Then you need to find out what happens, if you go along a little circle around a potential ramification point; if the $n$ values of $f$ get permuted, you have a true ramification point, and we need to know the permutation. See e.g. here how to do it quickly using Puisseaux series. In your case, $z(z^2+1)$ has a 1st order zero at $z=0,\pm i$, a 3dr order pole at $z=\infty$, so the two values of $f$ get permuted. So we have ramification at all $4$ points. (the same for $g$)
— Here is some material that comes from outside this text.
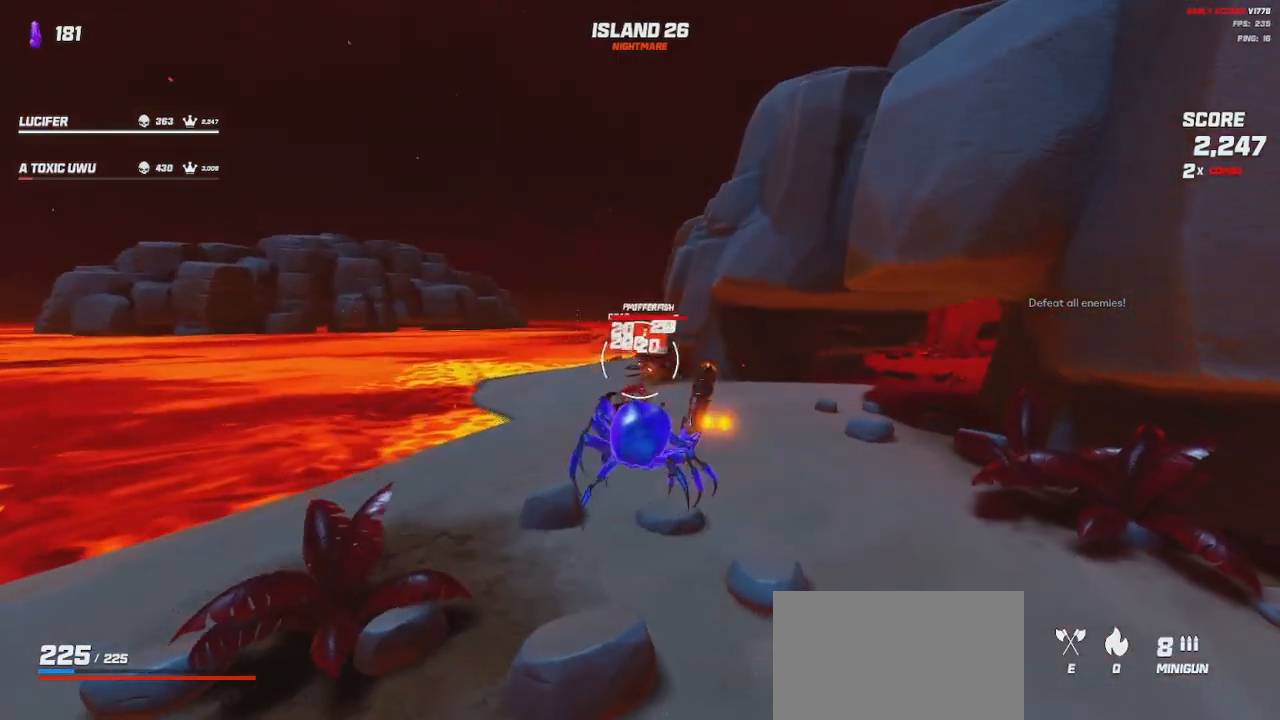
{"keys": ["d"], "mouse": ["left"], "events": [[17, "d", "up"], [250, "d", "down"], [284, "space", "down"], [400, "space", "up"]]}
The final step can be more difficult. We need to choose branch cuts (non-intersecting curves connecting the branch points) in such a way that there is no nontrivial permutation of the values of $f$ (monodromy) if you move along a closed curve avoiding the branch cuts. A sure way is to connect $P_1$ to $P_2$, $P_2$ to $P_3$, ... , $P_{k-1}$ to $P_k$ (where $P_i$'s are the ramification points), as then the sphere minus the cuts is 1-connected, homeomorphic to a disc. Then you have $n$ discs flying over this disc, and you need to gue them together using the permutations you found before.

In your case its easier to connect $i$ to $-i$ and $0$ to $\infty$, get a cylinder after the cut, so you're gluing 2 cylinders and get a torus.

To find the genus $g$ of the surface, you can use the Riemann-Hurwitz formula: $2-2g=2n-w$, where $w$ is the ramification index (in our case it's 1 for every ramification point, i.e. $w=4$, $2-2g=2\times2-4=0$, $g=1$, i.e. a torus).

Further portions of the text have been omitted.